In Nightshift (1981), Robina Rose’s third and final film (she sadly passed away this January), the lobby of West London’s Portobello Hotel becomes the stage for late-night lodgers to perform their lives before a one-woman audience working reception. Guests of all stripes, from punk to bourgeois, provide glimpses of themselves to a woman whose labor often slips into invisibility, though Rose keeps it in the foreground. She and much of her film’s cast worked at the Portebello off-and-on—even the idea of making an oneiric front-desk film came from fellow hotel co-worker Nicola Lane.

Portobello, the road and the hotel, were once throughways of London's underground art scene and Rose was much more than a sojourner in the area. She worked as a political activist and spent decades fighting for the preservation of the Notting Hill community on Portobello Road, even running for Parliament as a Green Party candidate in 2015. In her film, the Portobello Hotel acts as a spectral microcosm for ‘80s Notting Hill—a neighborhood that was clashing between its roots as a suburb for the landed gentry and its dive-y 20th century reputation. The urbanization of Notting Hill created overcrowded working class slums, becoming a multicultural hub in the postwar era, particularly for Afro-Caribbean immigrants. Nightshift presents the Portobello as a place for the ghosts of Notting Hill; ghostly, first in their oneiric, witching hour appearances, and more ghostly now that the neighborhood has been gentrified and the hotel uses its bohemian past for ad copy.
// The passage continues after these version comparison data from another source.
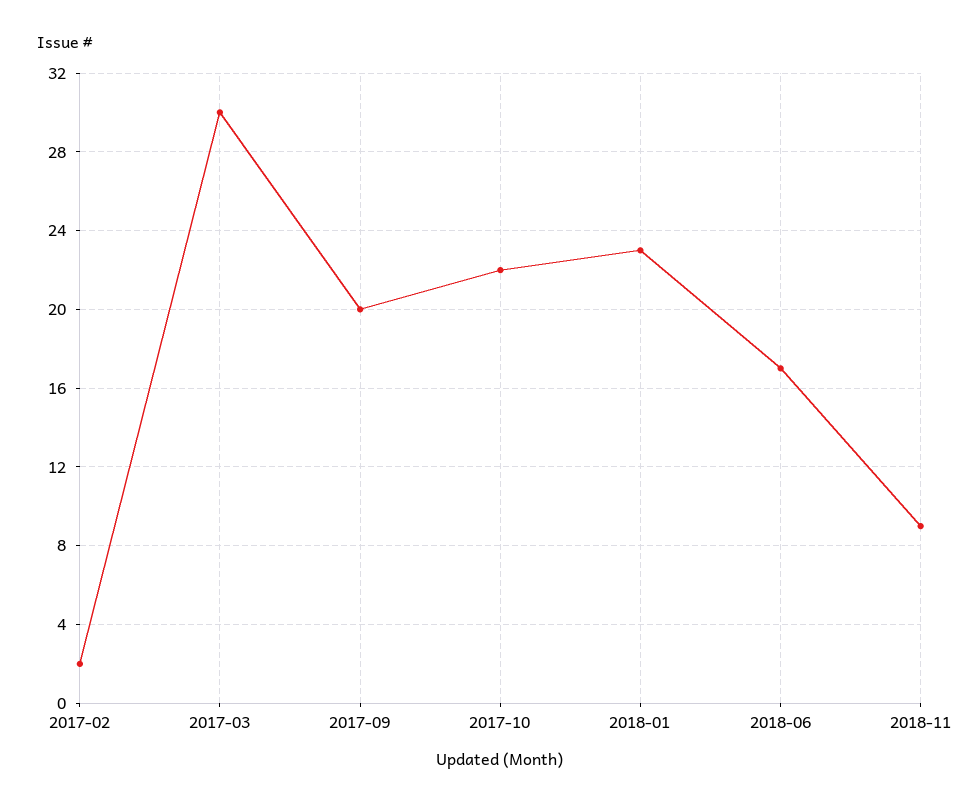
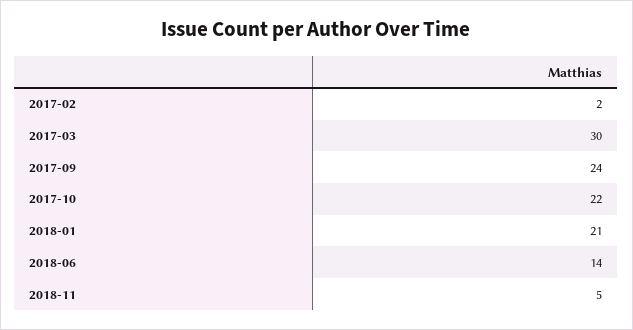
2017-09: 20 -> 24
2018-01: 23 -> 21
2018-06: 17 -> 14
2018-11: 9 -> 5

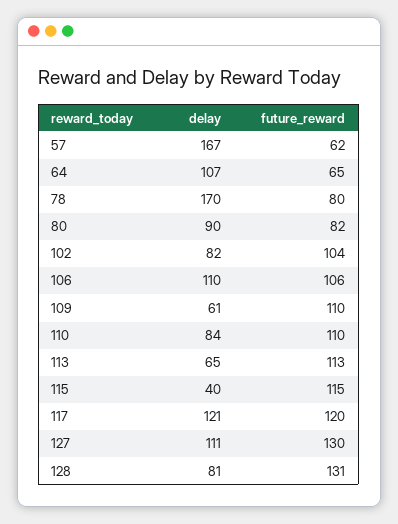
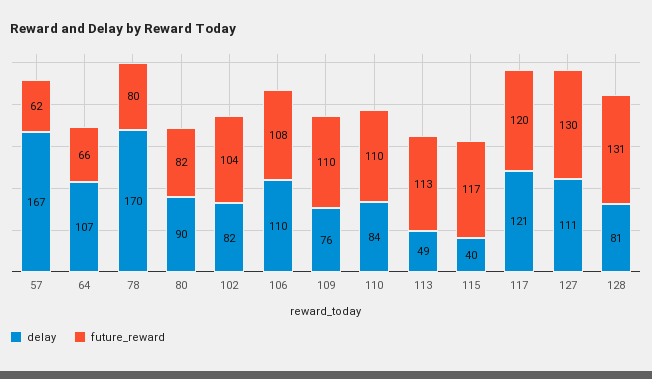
future_reward, 64: 65 -> 66
future_reward, 106: 106 -> 108
delay, 109: 61 -> 76
delay, 113: 65 -> 49
future_reward, 115: 115 -> 117

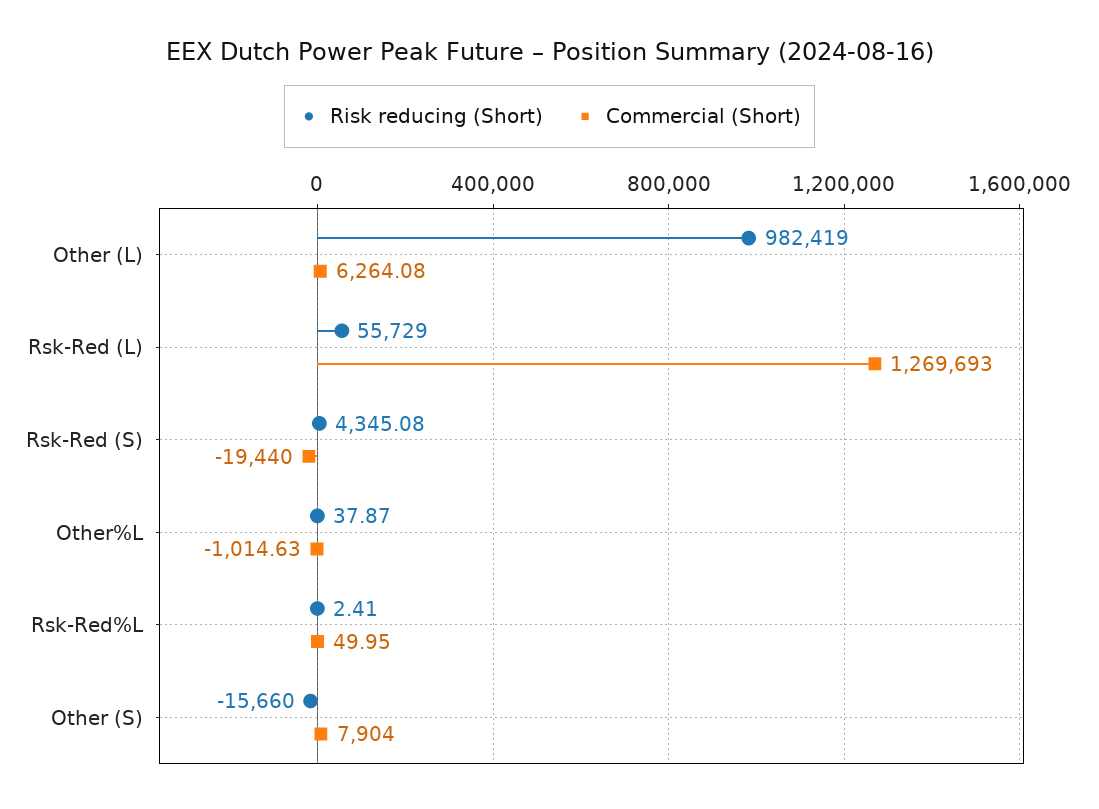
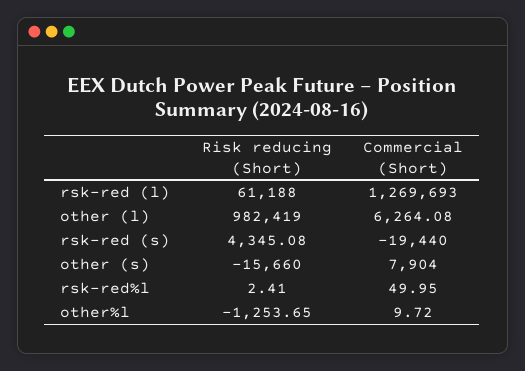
Risk reducing (Short), Rsk-Red (L): 55729 -> 61188
Risk reducing (Short), Other%L: 37.87 -> -1253.65
Commercial (Short), Other%L: -1014.63 -> 9.72

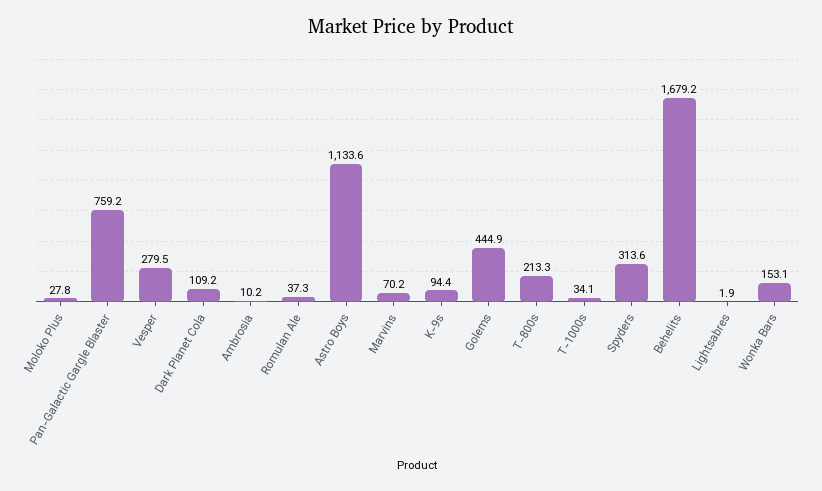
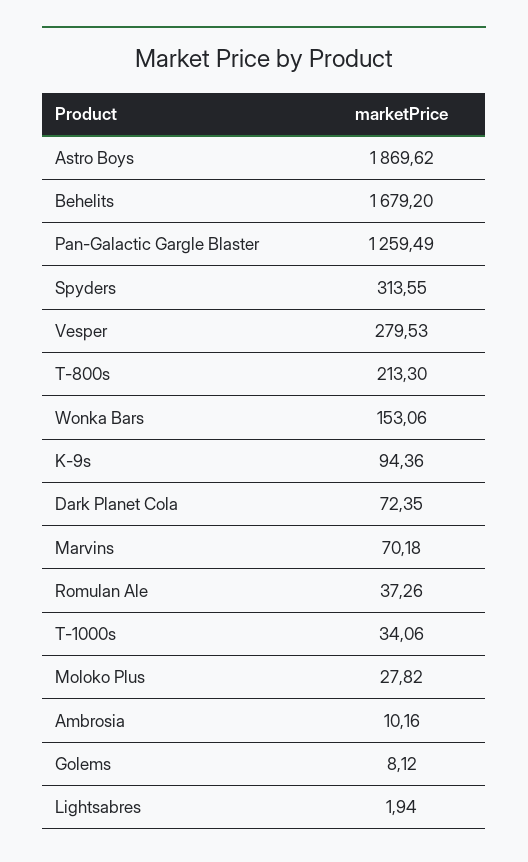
Pan-Galactic Gargle Blaster: 759.2 -> 1259.49
Dark Planet Cola: 109.2 -> 72.35
Astro Boys: 1133.6 -> 1869.62
Golems: 444.9 -> 8.12

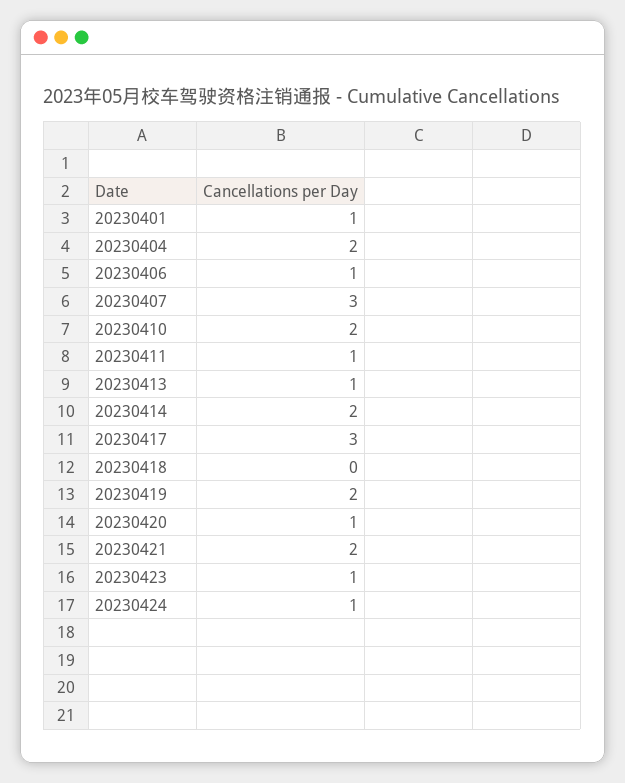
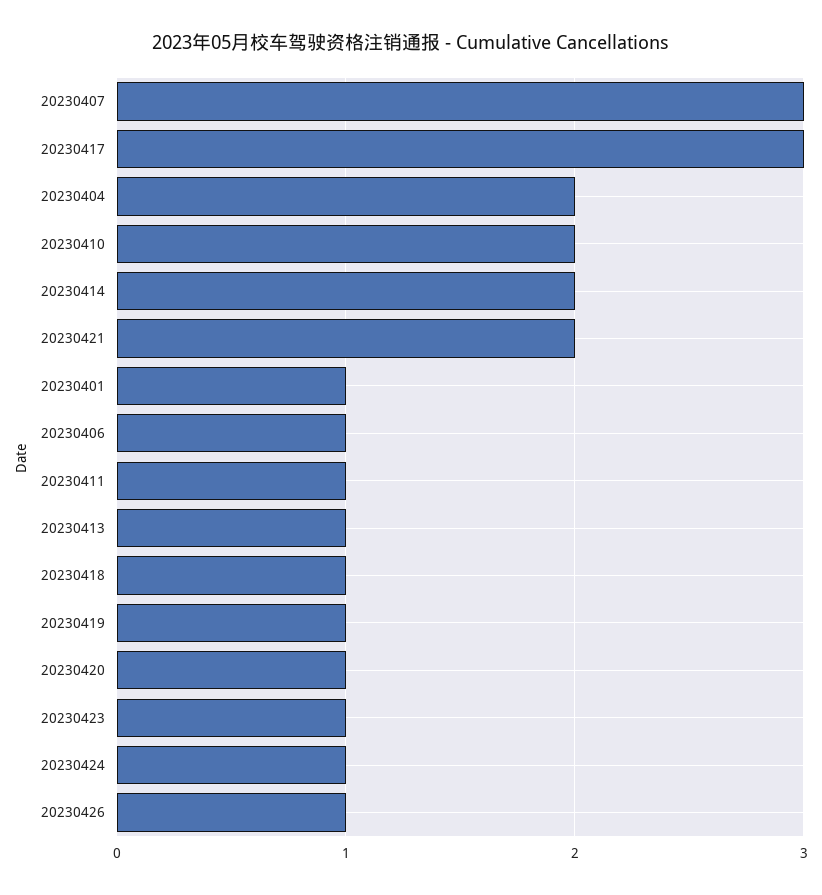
20230418: 0 -> 1
20230419: 2 -> 1
20230426: none -> 1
Notting Hill is now the place where you can find both Gorillaz’s Damon Albarn and former PM David Cameron.

In Nightshift, the receptionist whose eyes we see the night through is played by the punk legend Jordan, who also stars in Jubilee (1978). Other idiosyncratic guests in the film include the poet Heathcote Williams and the filmmaker Anne Rees-Mogg, who broke with her conservative publishing family and became the godmother to a generation of the British avant-garde. The film also features a score from Penguin Cafe Orchestra’s Simon Jeffes and was shot by the stalwart independent filmmaker Jon Jost, who has a brief cameo. Jost recalled his work and relationship with Rose in Facebook posts on March 6 and 7, remembering that the last time he saw her she said, “We were never lovers, but we love(d) each other, and maybe that is best.” Their artistic trust ran deep, with Jost managing much of the shoot’s technicalities under Rose’s direction after she got sick on the second day of the five day shoot. The result is a unique vision that—as Elena Gorfinkel points out in Notebook—has echoes of Jean Vigo, Chantal Akerman, and Marguerite Duras while still feeling wholly of its own, like one woman’s half-waking dream as another late night at work trudges on.

Nightshift runs March 14-March 20 at Anthology Film Archives.